The CSRF Token module is an easy-to-use tool to prevent cross-site request forgery vulnerabilities. This module implements the Synchronizer Token Pattern. For more information about CSRF and the Synchronizer Token Pattern, see CSRF: Demystified.

Example Usage:


$csrfToken = new CsrfToken();
if($csrfToken->isValidToken($_POST)){
//CSRF token is valid, so perform action
}

To display in forms, just use:


$token = $csrfToken->getToken();

Note that the CsrfToken class depends on Valhalla's Session objects (i.e. anything implementing SessionInterface)

Available Functions:

Here is an explanation of the available methods for the CsrfToken class:

getToken:

Parameters: None

Return Values: Returns a CSRF token.

Gets a token from the session.
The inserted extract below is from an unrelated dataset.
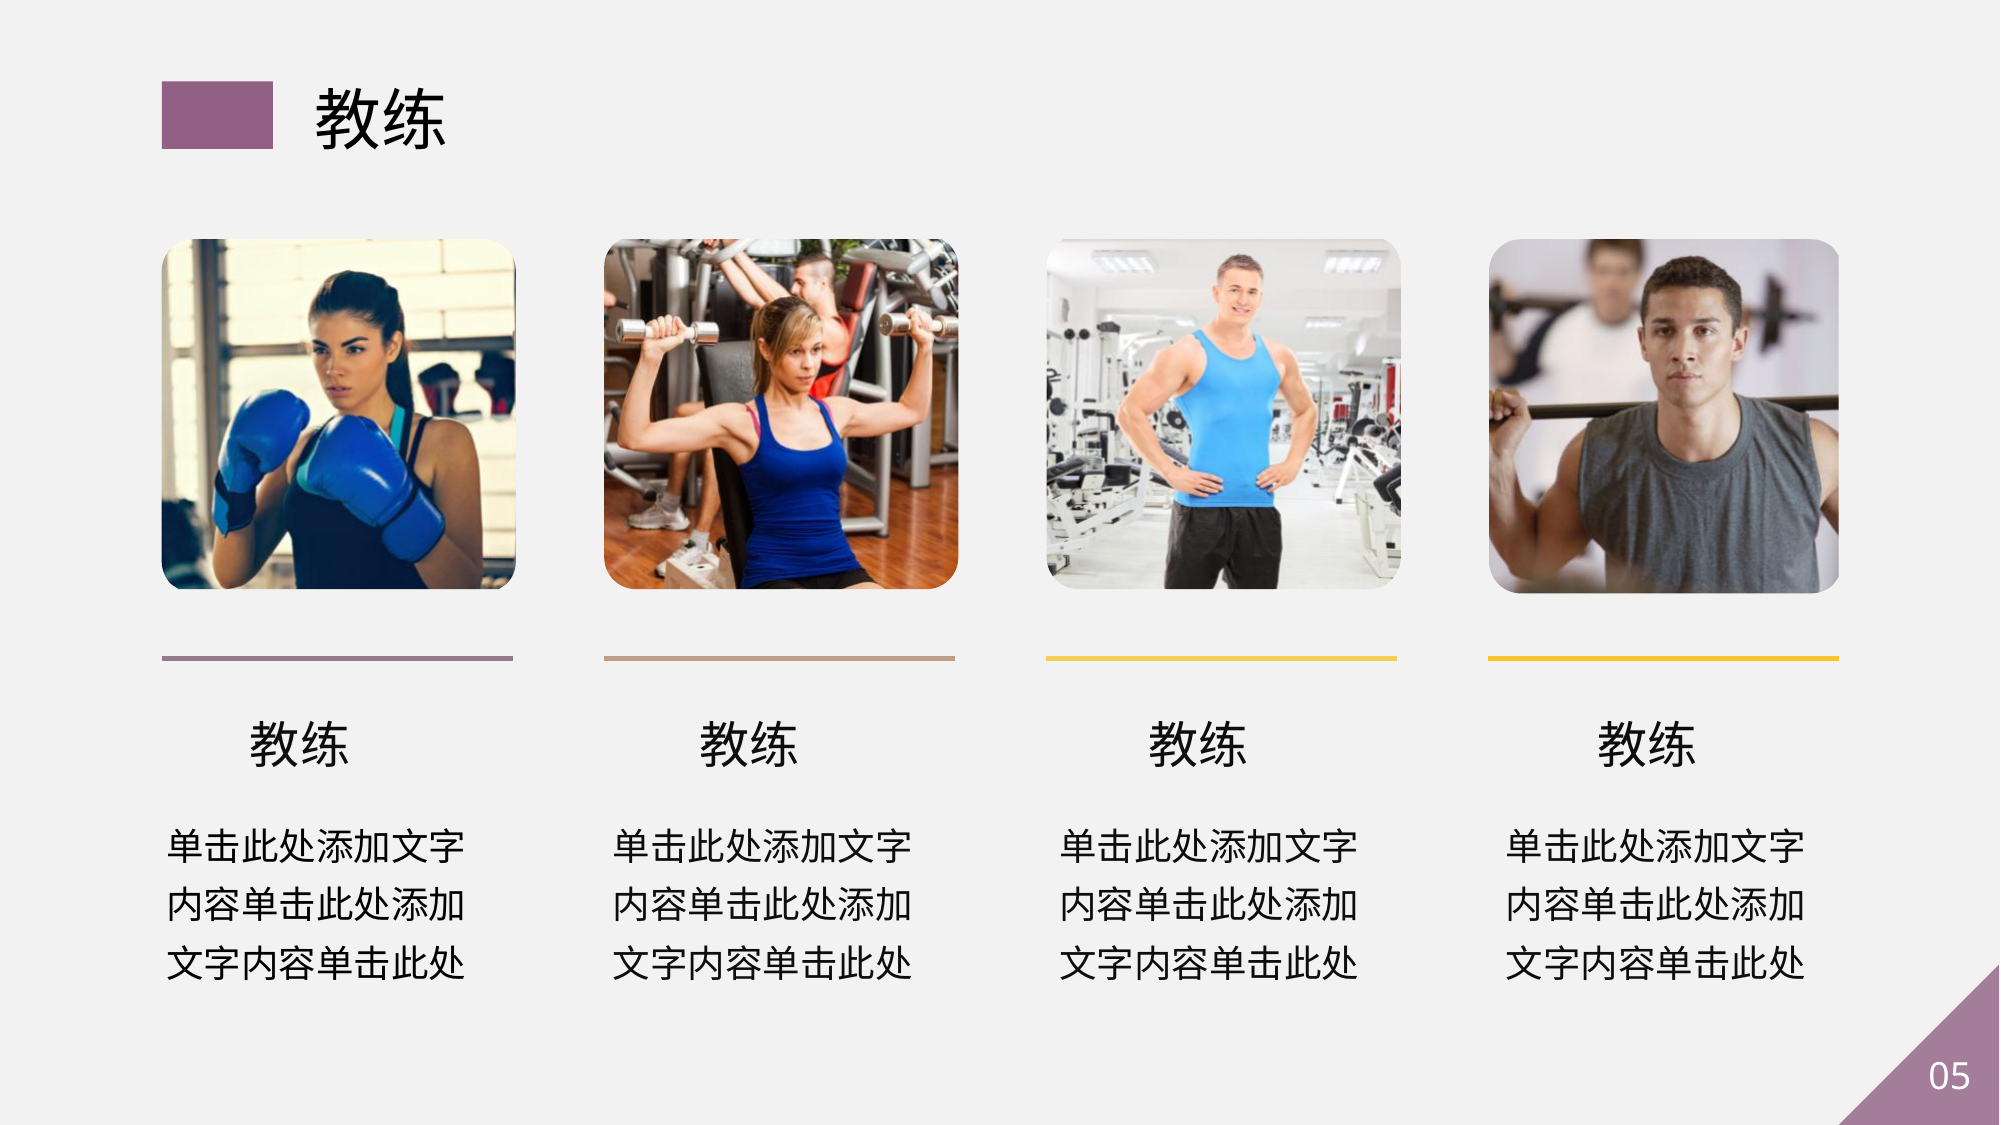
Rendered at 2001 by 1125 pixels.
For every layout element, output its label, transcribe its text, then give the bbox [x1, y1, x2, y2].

If there isn't one, puts one there.


isTokenSet:

Parameters:

  • array $requestParams

Return Values: Returns true if the token is set in the request parameters, otherwise false.


isValidToken:

Parameters:

  • array $requestParams

Return Values: Returns true if the token is set and is valid (i.e. matches the token in the session), otherwise return false.

Example:


$csrfToken->isValidToken($_GET)

setSession:

Parameters:

  • Valhalla\CoreUtilities\Http\Session\SessionInterface $session

Return Values: None

Sets the session object which will be used to store the token.


getSession:

Parameters: None

Return Values: Returns the SessionInterface object which should be used to store the CSRF token. If there was none set, an instance of HttpSession will be returned.